Although Brenau came in ranked second in the NAIA and hoped to improve on last year’s finish, the Golden Tigers were content with securing third place.

“We wanted to move up, but keeping a place is just as hard as getting it the first time — maybe harder,” said sophomore

Madison Kosater of Macon, Georgia, who swam a leg on the 400-yard freestyle relay. “Just having team unity has been a real blessing this year and I felt like Coach Nate did a lot of good work with us.

“Being able to compete with a team with 18 girls really speaks for the quality of our swimmers.”

Kleinschmidt, of Hervey Bay, Queensland, Australia, raced 3650 yards during the three-day meet, surpassed only by teammate Courtney Hayward, a junior from Townsville, Australia, who raced 4,150 yards. Both were workhorses not only in individual events, but also in relays.

“I’ve never swum this much in a meet before,” Kleinschmidt said, “but as much as it was tiring and exhausting, it was absolutely exhilarating and awesome and the team effort makes you feel so good.”

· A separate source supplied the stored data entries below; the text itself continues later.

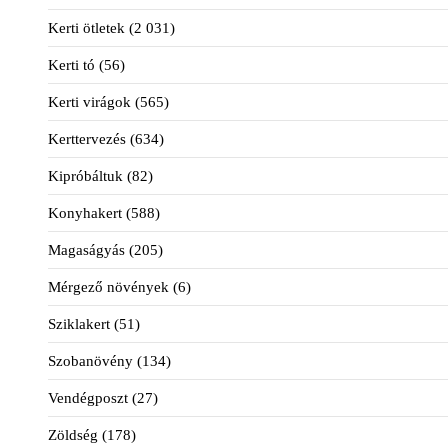
Kerti ötletek
(2 031)
Kerti tó
(56)
Kerti virágok
(565)
Kerttervezés
(634)
Kipróbáltuk
(82)
Konyhakert
(588)
Magaságyás
(205)
Mérgező növények
(6)
Sziklakert
(51)
Szobanövény
(134)
Vendégposzt
(27)
Zöldség
(178)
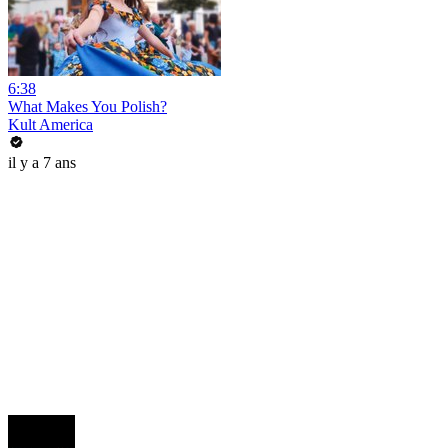
6:38
What Makes You Polish?
Kult America
il y a 7 ans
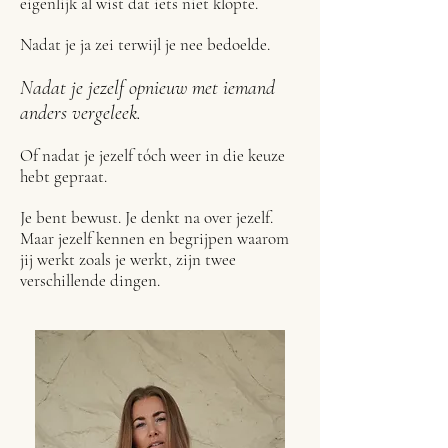
eigenlijk al wist dat iets niet klopte.
Nadat je ja zei terwijl je nee bedoelde.
Nadat je jezelf opnieuw met iemand
anders vergeleek.
Of nadat je jezelf tóch weer in die keuze
hebt gepraat.
Je bent bewust. Je denkt na over jezelf.
Maar jezelf kennen en begrijpen waarom
jij werkt zoals je werkt, zijn twee
verschillende dingen.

With Brenau holding a tenuous five-point lead over Biola after the second day of the meet, the Golden Tigers had a successful morning in qualifying races.

Before a spirited Brenau cheering section at the Columbus Aquatic Center, Hayward then placed second in the 1,650-yard freestyle with a time of 17 minutes, 2.54 seconds. Caroline Lepesant of SCAD just missed the meet record, swimming 16:44.01. Kleinschmidt was fifth (17:56.94), and she and Hayward combined for 31 points while Biola had no swimmers in the finals.

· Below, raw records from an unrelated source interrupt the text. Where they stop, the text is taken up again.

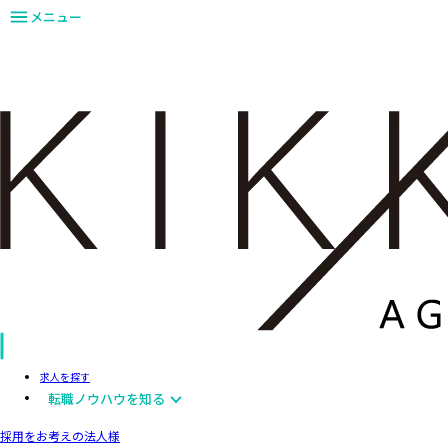
メニュー
求人を探す
転職ノウハウを知る
採用をお考えの法人様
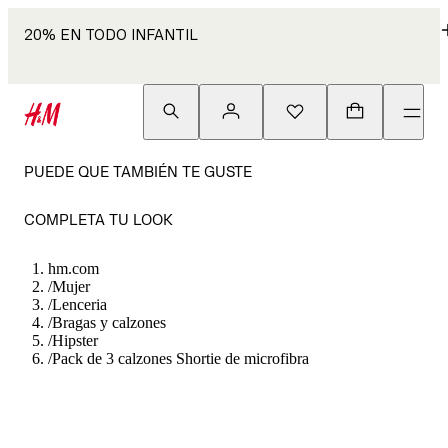
20% EN TODO INFANTIL
PUEDE QUE TAMBIÉN TE GUSTE
COMPLETA TU LOOK
hm.com
/
Mujer
/
Lenceria
/
Bragas y calzones
/
Hipster
/
Pack de 3 calzones Shortie de microfibra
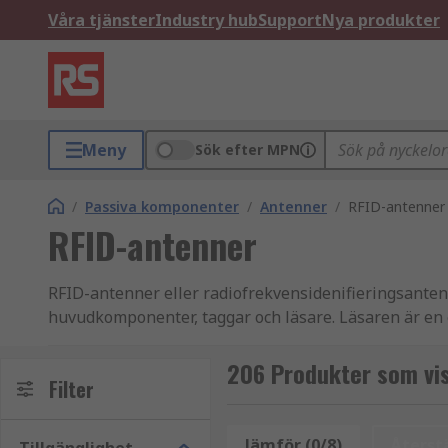
Våra tjänster
Industry hub
Support
Nya produkter
Meny
Sök efter MPN
/
Passiva komponenter
/
Antenner
/
RFID-antenner
RFID-antenner
RFID-antenner eller radiofrekvensidenifieringsanten
huvudkomponenter, taggar och läsare. Läsaren är en e
radiovågor till och från RFID-taggen.
206 Produkter som vis
RFID-antenner överför först ström till RFID-taggarna
Filter
själv har ingen egen intelligens och måste helt styra
Jämför (0/8)
Återstä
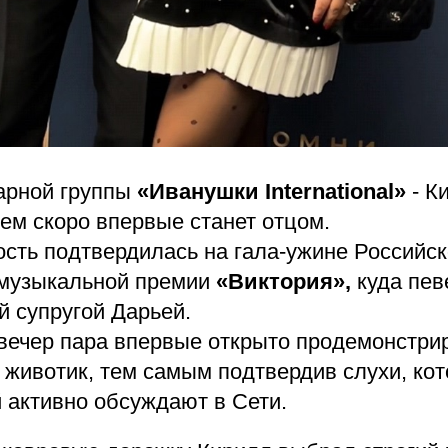
арной группы
«Иванушки International»
- К
ем скоро впервые станет отцом.
ость подтвердилась на гала-ужине Российс
музыкальной премии
«Виктория»,
куда пев
й супругой Дарьей.
 вечер пара впервые открыто продемонстри
 животик, тем самым подтвердив слухи, ко
 активно обсуждают в Сети.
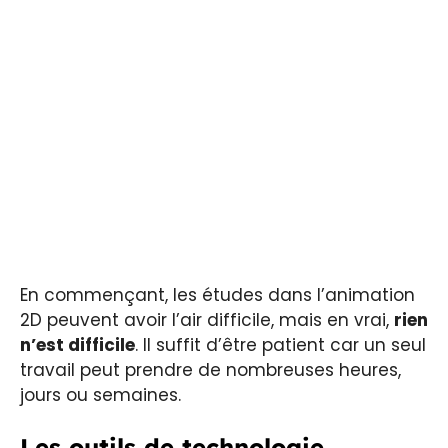
En commençant, les études dans l’animation
2D peuvent avoir l’air difficile, mais en vrai,
rien
n’est difficile
. Il suffit d’être patient car un seul
travail peut prendre de nombreuses heures,
jours ou semaines.
Les outils de technologie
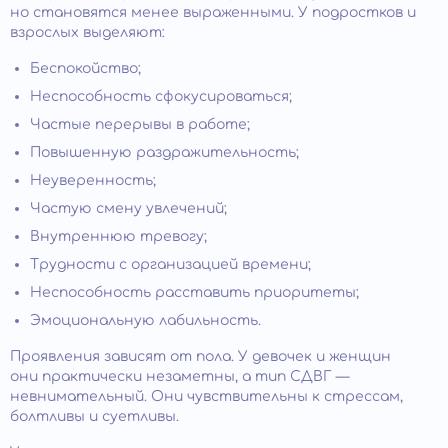
но становятся менее выраженными. У подростков и
взрослых выделяют:
Беспокойство;
Неспособность сфокусироваться;
Частые перерывы в работе;
Повышенную раздражительность;
Неуверенность;
Частую смену увлечений;
Внутреннюю тревогу;
Трудности с организацией времени;
Неспособность расставить приоритеты;
Эмоциональную лабильность.
Проявления зависят от пола. У девочек и женщин
они практически незаметны, а тип СДВГ —
невнимательный. Они чувствительны к стрессам,
болтливы и суетливы.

“It was a great cushion knowing that Ella and Courtney would come through on that,” Rhoads said. “It was a great safety blanket on the last day.”

While SCAD had scads of swimmers who could afford to specialize, Hayward had to swim the sprints as well as the distance events.

“It’s tough by the end of the week, and I’m really hurting now,” she said, “but I did well, so I’m pretty happy.”

Hayward, however, was disappointed that she could not add her third victory of the meet after winning the 500 free and the 400 IM.

“I was pretty nervous before the 1650,” said Hayward, who won the 1650 last year. “Caroline kind of grinds me down, and right from the start, she took it out really hard and I couldn’t stick with her.”

This leaves her motivation for next year to finally win all three titles. Hayward has won two in each of her three years at Brenau.

Sophomore Alisha Hodgetts of Perth, Australia, was pleased with her 11th place finish in the 100 free (53.37), moving up from 14th in the preliminaries. Hodgetts, who has been battling a cold, swam a personal best by two-tenths of a second in both races.

“I wasn’t expecting to final,” she said, “but I put my head down and came back in that last 25.”

Hodgetts swam leadoff in the 400-yard freestyle relay, the final event of the meet which clinched third place for Brenau.

The Golden Tigers placed fifth (3:34.50), two spots behind Biola, with Kosater swimming second, Kleinschmidt third and Hayward anchoring.

Besides Hayward, freshman Lindsay Dowling of Winston is the only other individual All-American for Brenau. Only the top three make All-American in the NAIA.

Dowling added a fifth-place finish in the 200 backstroke to her third place in the 100 after fading down the stretch. “The whole weekend hit me in the last 50,” she said.

But Rhoads calls Dowling “the best backstroke swimmer above water in this meet.” He said once she works on her underwater strokes, “she’s going to get better and she’ll be back.”

After this season, Brenau loses only senior MK Jabbia of Slidell, Louisiana, and Rhoads has already signed a sprint freestyler, Anna Rose, of Mobile, Ala.

Jabbia finished seventh in the 200 breaststroke (2:26:82) in her final race for the Golden Tigers. Sarah Frey, a sophomore from Snellville was seventh in the “B” final of the event.

“Everybody pictures their final race and how it’s going to happen in their mind,” said Jabbia, the student body president at Brenau. “I had high expectations for myself, and I don’t want to say that I let myself down, but I wish I would have ended a little better, but I’m lucky to have made it this far.”